WORK INSTRUCTION: Below is some data. Retype exactly the lines starting at the one with "pouf: present [246,379,369,527]" and ending at the one with "lounge chair: none".

DATA SUPPLIED:
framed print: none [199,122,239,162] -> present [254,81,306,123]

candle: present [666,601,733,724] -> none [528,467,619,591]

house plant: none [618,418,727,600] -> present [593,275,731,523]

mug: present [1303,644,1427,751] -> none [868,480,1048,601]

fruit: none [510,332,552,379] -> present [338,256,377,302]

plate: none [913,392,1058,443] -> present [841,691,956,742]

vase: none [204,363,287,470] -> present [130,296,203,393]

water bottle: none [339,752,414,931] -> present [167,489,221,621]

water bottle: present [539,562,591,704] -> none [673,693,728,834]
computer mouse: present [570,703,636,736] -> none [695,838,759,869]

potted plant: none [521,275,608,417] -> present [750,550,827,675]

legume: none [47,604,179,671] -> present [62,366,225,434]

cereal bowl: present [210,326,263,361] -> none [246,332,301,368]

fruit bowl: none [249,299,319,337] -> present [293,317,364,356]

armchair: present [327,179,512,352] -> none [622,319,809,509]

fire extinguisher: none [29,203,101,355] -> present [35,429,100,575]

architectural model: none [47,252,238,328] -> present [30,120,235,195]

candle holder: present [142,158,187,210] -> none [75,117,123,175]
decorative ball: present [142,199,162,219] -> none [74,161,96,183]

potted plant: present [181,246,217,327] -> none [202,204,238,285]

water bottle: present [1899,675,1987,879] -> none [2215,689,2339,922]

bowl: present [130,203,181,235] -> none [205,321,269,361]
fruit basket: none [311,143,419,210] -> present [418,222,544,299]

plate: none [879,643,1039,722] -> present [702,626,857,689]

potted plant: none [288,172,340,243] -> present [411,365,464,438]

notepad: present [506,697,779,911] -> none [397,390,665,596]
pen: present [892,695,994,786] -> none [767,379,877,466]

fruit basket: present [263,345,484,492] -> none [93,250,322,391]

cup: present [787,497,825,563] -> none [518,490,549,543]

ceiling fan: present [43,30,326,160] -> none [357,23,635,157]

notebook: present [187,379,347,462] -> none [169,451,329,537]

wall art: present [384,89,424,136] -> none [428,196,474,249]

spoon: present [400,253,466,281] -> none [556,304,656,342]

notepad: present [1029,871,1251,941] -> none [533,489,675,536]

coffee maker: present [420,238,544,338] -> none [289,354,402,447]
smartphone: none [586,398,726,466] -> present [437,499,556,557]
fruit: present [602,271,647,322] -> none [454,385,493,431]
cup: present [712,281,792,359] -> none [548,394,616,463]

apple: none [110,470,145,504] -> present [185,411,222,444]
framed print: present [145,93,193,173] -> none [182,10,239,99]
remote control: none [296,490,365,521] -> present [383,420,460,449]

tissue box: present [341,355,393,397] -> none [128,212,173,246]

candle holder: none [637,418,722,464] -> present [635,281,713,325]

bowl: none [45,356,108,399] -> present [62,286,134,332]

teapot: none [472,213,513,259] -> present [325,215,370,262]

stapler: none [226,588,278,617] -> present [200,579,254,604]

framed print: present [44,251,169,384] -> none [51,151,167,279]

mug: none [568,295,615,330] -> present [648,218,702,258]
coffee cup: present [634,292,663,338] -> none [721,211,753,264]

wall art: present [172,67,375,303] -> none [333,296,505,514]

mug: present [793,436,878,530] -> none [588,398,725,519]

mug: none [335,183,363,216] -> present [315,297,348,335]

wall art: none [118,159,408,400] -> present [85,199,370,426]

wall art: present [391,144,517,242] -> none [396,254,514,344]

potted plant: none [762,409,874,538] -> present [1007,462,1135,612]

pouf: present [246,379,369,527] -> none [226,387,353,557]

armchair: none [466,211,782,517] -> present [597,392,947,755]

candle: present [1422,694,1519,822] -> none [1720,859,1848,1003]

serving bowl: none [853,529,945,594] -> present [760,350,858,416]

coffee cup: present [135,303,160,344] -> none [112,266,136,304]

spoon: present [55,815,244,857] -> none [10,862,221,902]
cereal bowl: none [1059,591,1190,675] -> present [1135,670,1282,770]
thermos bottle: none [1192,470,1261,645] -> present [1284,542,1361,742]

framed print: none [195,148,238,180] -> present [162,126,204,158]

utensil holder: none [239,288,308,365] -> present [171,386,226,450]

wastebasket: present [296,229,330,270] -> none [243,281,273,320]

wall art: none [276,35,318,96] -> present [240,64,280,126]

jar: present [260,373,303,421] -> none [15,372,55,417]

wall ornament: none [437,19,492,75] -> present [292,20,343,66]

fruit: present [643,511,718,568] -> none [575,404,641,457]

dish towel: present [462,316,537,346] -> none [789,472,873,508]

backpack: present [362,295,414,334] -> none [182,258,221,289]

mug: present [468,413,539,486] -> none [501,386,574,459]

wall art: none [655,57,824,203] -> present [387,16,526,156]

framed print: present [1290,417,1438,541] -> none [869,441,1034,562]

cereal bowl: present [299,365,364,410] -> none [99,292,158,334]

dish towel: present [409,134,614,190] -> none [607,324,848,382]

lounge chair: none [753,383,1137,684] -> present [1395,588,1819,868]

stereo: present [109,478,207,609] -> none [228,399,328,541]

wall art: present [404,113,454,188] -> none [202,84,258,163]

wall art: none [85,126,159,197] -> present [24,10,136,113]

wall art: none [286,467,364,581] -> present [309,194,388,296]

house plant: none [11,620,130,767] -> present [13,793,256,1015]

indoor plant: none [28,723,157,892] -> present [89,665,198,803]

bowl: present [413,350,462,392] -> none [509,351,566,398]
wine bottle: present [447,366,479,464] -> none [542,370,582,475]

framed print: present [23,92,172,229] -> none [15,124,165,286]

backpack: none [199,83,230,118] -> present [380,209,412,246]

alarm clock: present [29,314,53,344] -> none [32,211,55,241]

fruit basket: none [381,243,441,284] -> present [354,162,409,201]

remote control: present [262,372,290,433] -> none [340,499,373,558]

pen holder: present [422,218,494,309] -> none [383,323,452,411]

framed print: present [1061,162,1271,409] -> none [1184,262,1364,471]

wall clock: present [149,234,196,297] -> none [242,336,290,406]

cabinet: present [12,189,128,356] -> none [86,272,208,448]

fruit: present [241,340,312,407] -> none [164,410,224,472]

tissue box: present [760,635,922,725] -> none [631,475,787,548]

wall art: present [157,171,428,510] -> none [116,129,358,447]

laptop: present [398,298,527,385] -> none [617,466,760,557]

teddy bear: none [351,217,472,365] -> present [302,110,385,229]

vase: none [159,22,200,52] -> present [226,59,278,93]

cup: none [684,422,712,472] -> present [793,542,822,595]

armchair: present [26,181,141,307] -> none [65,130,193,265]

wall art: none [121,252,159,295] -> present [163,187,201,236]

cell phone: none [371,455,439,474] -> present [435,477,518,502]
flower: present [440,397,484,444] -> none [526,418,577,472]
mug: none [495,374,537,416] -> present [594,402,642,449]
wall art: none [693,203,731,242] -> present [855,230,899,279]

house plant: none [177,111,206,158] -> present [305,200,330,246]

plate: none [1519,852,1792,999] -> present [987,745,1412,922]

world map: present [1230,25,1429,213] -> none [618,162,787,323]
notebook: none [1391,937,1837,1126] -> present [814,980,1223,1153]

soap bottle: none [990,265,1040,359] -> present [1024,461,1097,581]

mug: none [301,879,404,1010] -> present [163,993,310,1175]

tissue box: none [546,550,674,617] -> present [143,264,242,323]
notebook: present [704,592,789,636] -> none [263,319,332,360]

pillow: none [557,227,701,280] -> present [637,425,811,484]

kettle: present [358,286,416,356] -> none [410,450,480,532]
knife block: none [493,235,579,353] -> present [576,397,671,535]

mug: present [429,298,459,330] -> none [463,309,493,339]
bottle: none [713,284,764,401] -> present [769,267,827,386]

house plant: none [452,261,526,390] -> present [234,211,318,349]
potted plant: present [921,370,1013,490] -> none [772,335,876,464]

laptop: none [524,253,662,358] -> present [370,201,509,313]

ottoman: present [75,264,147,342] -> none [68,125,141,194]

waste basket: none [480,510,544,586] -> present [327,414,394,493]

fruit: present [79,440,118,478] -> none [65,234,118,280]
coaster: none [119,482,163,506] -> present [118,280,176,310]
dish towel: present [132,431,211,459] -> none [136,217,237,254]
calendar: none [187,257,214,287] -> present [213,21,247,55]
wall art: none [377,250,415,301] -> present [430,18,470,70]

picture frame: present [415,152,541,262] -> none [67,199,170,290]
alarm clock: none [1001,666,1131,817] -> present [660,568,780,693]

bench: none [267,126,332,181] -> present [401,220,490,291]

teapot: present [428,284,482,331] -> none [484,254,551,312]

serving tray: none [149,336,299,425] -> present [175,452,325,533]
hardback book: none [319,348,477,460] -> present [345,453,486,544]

EXERCISE SOLUTION:
pouf: present [246,379,369,527] -> none [226,387,353,557]

armchair: none [466,211,782,517] -> present [597,392,947,755]

candle: present [1422,694,1519,822] -> none [1720,859,1848,1003]

serving bowl: none [853,529,945,594] -> present [760,350,858,416]

coffee cup: present [135,303,160,344] -> none [112,266,136,304]

spoon: present [55,815,244,857] -> none [10,862,221,902]
cereal bowl: none [1059,591,1190,675] -> present [1135,670,1282,770]
thermos bottle: none [1192,470,1261,645] -> present [1284,542,1361,742]

framed print: none [195,148,238,180] -> present [162,126,204,158]

utensil holder: none [239,288,308,365] -> present [171,386,226,450]

wastebasket: present [296,229,330,270] -> none [243,281,273,320]

wall art: none [276,35,318,96] -> present [240,64,280,126]

jar: present [260,373,303,421] -> none [15,372,55,417]

wall ornament: none [437,19,492,75] -> present [292,20,343,66]

fruit: present [643,511,718,568] -> none [575,404,641,457]

dish towel: present [462,316,537,346] -> none [789,472,873,508]

backpack: present [362,295,414,334] -> none [182,258,221,289]

mug: present [468,413,539,486] -> none [501,386,574,459]

wall art: none [655,57,824,203] -> present [387,16,526,156]

framed print: present [1290,417,1438,541] -> none [869,441,1034,562]

cereal bowl: present [299,365,364,410] -> none [99,292,158,334]

dish towel: present [409,134,614,190] -> none [607,324,848,382]

lounge chair: none [753,383,1137,684] -> present [1395,588,1819,868]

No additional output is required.